Transcribed page contents
- - - - -

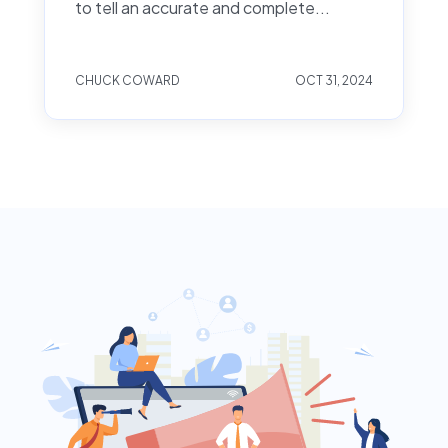
to tell an accurate and complete...
CHUCK COWARD
OCT 31, 2024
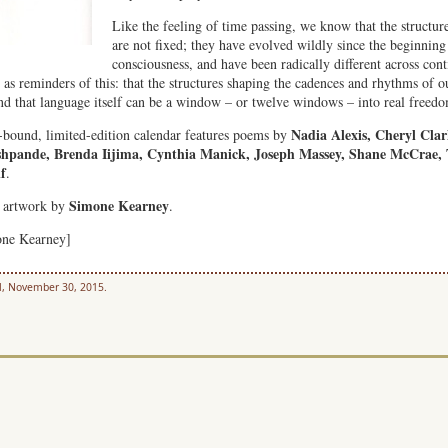
Like the feeling of time passing, we know that the structure
are not fixed; they have evolved wildly since the beginnin
consciousness, and have been radically different across cont
s reminders of this: that the structures shaping the cadences and rhythms of ou
 and that language itself can be a window – or twelve windows – into real freed
Nadia Alexis, Cheryl Clar
-bound, limited-edition calendar features poems by
eshpande, Brenda Iijima, Cynthia Manick, Joseph Massey, Shane McCrae, 
f
.
Simone Kearney
r artwork by
.
one Kearney]
l, November 30, 2015.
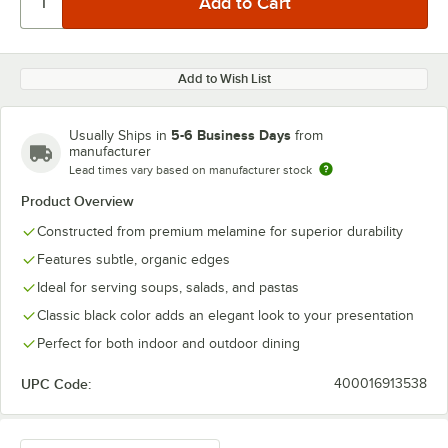
Add to Wish List
5-6 Business Days
Usually Ships in
from
manufacturer
Lead times vary based on manufacturer stock
Product Overview
Constructed from premium melamine for superior durability
Features subtle, organic edges
Ideal for serving soups, salads, and pastas
Classic black color adds an elegant look to your presentation
Perfect for both indoor and outdoor dining
UPC Code:
400016913538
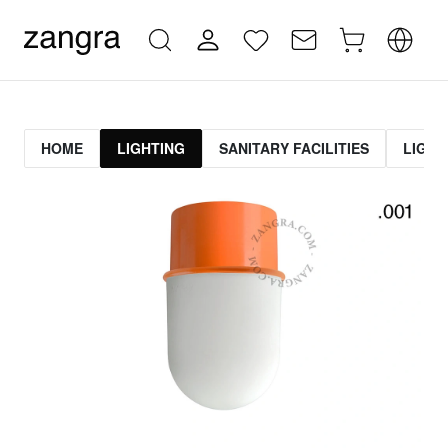
HOME
LIGHTING
SANITARY FACILITIES
LIGHT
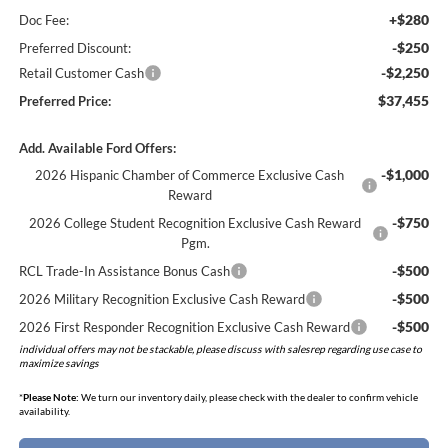
+$280
Doc Fee:
-$250
Preferred Discount:
-$2,250
Retail Customer Cash
$37,455
Preferred Price:
Add. Available Ford Offers:
-$1,000
2026 Hispanic Chamber of Commerce Exclusive Cash
Reward
-$750
2026 College Student Recognition Exclusive Cash Reward
Pgm.
-$500
RCL Trade-In Assistance Bonus Cash
-$500
2026 Military Recognition Exclusive Cash Reward
-$500
2026 First Responder Recognition Exclusive Cash Reward
individual offers may not be stackable, please discuss with salesrep regarding use case to
maximize savings
*
Please Note:
We turn our inventory daily, please check with the dealer to confirm vehicle
availability.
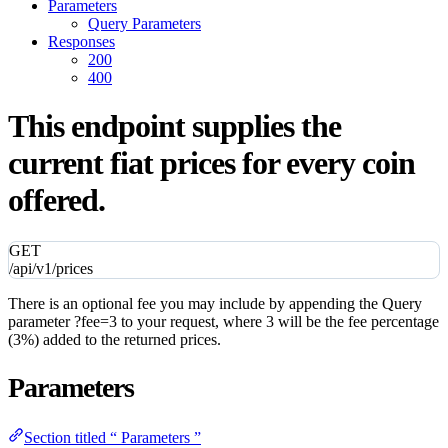
Parameters
Query Parameters
Responses
200
400
This endpoint supplies the
current fiat prices for every coin
offered.
GET
/api/v1/prices
There is an optional fee you may include by appending the Query
parameter ?fee=3 to your request, where 3 will be the fee percentage
(3%) added to the returned prices.
Parameters
Section titled “ Parameters ”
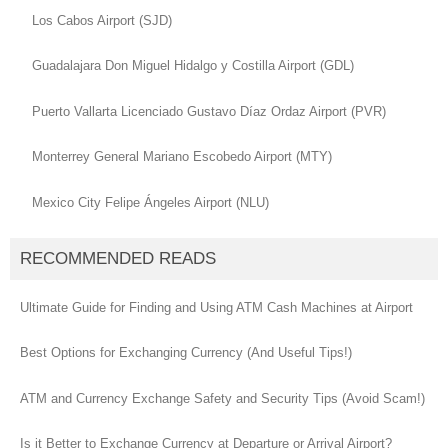
Los Cabos Airport (SJD)
Guadalajara Don Miguel Hidalgo y Costilla Airport (GDL)
Puerto Vallarta Licenciado Gustavo Díaz Ordaz Airport (PVR)
Monterrey General Mariano Escobedo Airport (MTY)
Mexico City Felipe Ángeles Airport (NLU)
RECOMMENDED READS
Ultimate Guide for Finding and Using ATM Cash Machines at Airport
Best Options for Exchanging Currency (And Useful Tips!)
ATM and Currency Exchange Safety and Security Tips (Avoid Scam!)
Is it Better to Exchange Currency at Departure or Arrival Airport?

- - - - -

Exercise details » From the transcribed page contents above, turn the lines from the one containing "Like the feeling" through the one containing "-bound, limited-edition calendar" into a JSON list of strings, one string per line, leaving out any blank lines.

Written reply »
[
  "Like the feeling of time passing, we know that the structure",
  "are not fixed; they have evolved wildly since the beginnin",
  "consciousness, and have been radically different across cont",
  "s reminders of this: that the structures shaping the cadences and rhythms of ou",
  " and that language itself can be a window – or twelve windows – into real freed",
  "Nadia Alexis, Cheryl Clar",
  "-bound, limited-edition calendar features poems by"
]